A public consultation is running until July, ahead of an anticipated planning application in August 2022.

The former Scottish Widows HQ pictured in 1976

Image: Henk Snoek / RIBA Collections

C20 Society Director Catherine Croft commented:

“There is amazing scope here to provide a fantastic residential community, within a landmark of post-war Scottish architecture. The proposals to insert a lightwell into the hexagonal blocks demonstrate how the whole of the building could be effectively remodelled, without the egregious loss of both building and landscape that’s currently indicated.  We’d urge the developers to go back to drawing board, to devise a far more architecturally sensitive and environmentally responsible scheme.”

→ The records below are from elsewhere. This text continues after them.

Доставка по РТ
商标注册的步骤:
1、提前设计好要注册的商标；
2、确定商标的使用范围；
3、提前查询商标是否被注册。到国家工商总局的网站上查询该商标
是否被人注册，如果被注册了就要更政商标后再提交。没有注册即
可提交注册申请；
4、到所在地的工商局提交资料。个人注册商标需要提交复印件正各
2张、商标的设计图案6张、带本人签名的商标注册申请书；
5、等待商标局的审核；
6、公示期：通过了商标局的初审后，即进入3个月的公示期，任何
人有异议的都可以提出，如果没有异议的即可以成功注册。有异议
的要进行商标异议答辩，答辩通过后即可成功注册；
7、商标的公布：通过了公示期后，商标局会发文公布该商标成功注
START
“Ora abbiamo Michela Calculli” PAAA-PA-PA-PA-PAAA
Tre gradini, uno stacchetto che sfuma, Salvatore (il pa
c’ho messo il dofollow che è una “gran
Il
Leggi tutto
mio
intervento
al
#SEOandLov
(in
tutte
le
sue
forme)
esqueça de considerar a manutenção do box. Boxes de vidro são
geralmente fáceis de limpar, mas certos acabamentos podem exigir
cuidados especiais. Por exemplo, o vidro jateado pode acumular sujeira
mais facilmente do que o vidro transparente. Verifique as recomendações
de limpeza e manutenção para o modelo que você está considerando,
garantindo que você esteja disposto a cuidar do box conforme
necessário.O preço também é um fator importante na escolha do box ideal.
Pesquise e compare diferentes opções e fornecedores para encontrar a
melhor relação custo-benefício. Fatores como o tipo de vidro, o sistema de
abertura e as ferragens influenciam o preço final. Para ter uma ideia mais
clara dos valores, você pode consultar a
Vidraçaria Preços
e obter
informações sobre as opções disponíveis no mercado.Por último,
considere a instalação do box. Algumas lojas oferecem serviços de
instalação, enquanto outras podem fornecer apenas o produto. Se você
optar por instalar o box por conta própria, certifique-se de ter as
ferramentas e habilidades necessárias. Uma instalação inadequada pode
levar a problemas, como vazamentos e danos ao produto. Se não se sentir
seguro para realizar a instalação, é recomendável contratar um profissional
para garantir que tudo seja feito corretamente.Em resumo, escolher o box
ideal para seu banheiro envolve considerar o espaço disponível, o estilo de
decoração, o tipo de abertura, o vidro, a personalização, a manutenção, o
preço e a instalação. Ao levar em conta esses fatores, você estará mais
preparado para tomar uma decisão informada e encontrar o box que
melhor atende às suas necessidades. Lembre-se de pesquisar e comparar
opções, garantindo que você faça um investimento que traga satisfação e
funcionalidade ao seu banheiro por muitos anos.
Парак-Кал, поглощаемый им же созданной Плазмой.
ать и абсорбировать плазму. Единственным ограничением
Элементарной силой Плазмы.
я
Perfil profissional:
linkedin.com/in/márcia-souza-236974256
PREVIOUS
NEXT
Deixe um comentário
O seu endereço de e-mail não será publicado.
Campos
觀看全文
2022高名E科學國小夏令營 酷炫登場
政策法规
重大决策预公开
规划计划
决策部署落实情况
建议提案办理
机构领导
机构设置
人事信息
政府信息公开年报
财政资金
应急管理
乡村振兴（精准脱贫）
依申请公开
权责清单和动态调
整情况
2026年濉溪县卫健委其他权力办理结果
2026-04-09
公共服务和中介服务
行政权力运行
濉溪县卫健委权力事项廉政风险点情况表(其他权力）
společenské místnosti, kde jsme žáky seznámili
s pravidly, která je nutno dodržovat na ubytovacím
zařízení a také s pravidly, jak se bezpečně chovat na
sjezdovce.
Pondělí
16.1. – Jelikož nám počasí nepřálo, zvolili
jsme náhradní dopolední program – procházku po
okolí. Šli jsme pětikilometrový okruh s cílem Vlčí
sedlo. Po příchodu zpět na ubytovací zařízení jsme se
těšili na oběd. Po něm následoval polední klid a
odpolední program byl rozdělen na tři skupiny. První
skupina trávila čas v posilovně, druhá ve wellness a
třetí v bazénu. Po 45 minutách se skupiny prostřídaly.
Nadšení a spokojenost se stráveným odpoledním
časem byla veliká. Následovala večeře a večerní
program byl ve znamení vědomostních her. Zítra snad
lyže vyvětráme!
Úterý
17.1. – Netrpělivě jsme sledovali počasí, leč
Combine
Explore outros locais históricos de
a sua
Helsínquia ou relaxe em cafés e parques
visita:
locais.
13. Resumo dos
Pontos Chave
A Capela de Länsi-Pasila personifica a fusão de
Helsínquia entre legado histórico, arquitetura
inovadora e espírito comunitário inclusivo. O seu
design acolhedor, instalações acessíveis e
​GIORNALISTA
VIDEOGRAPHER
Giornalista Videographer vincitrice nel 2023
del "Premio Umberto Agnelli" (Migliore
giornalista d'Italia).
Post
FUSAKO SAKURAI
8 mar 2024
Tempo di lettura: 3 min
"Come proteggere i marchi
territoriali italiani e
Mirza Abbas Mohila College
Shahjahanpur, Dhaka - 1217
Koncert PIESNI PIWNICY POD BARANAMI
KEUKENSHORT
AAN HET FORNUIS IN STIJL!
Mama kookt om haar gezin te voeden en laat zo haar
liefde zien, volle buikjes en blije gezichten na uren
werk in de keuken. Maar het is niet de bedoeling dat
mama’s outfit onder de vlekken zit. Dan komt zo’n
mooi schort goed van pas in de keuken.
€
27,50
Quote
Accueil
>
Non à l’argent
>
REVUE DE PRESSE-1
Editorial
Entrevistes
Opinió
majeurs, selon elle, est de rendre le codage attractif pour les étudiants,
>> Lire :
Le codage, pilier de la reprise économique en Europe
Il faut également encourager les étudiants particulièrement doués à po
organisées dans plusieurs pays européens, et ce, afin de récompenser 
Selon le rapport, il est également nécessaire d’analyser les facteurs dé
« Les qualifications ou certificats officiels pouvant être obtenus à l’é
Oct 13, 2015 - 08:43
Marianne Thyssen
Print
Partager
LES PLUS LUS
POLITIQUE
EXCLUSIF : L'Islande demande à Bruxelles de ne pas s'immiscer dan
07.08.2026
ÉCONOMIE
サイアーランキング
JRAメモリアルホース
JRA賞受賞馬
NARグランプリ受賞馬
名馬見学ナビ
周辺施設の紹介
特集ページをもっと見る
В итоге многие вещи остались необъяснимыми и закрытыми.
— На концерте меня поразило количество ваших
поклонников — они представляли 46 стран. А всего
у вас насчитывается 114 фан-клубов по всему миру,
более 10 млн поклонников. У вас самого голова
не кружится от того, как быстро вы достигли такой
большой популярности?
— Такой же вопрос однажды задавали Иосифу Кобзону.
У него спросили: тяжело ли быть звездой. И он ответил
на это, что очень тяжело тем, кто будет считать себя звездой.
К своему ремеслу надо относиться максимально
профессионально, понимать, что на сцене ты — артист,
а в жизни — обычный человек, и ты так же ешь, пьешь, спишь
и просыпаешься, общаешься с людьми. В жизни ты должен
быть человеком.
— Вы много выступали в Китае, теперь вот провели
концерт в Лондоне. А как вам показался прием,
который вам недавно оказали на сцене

C20 Society President Cath Slessor added:

“As it happens, I used to live in Dalkeith Road when I was studying in Edinburgh and I cycled past Scottish Widows every day. It’s a terrific ensemble of building and landscape, spreading organically across the site through its radical hexagonal plan, which is inestimably enriched by Sylvia Crowe’s sensitive and now matured planting and trees. The colour and vertically striated geometry of the cladding alludes to the geology of the Salisbury Crags which form an imposing backdrop to the overall ensemble. In fact, there’s something altogether geological about the architecture, like the formations of the Giant’s Causeway. 

What Scottish Widows was never intended to be was fearfully symmetrical, which the plan to hack off its rear end would effectively make it. Clearly, it’s an immense challenge to remodel a building designed in a particular era in a particular way for a particular client. However, what is proposed truncates and diminishes a fine modern set piece, and you really don’t wish to hear what I have to say about the naff new hexagons and the dull, generic housing blocks plonked on the conveniently denuded site. This proposal slightly smacks of desperation, and will effectively transform site and building beyond recognition. In my view, Scottish Widows deserves so much better.”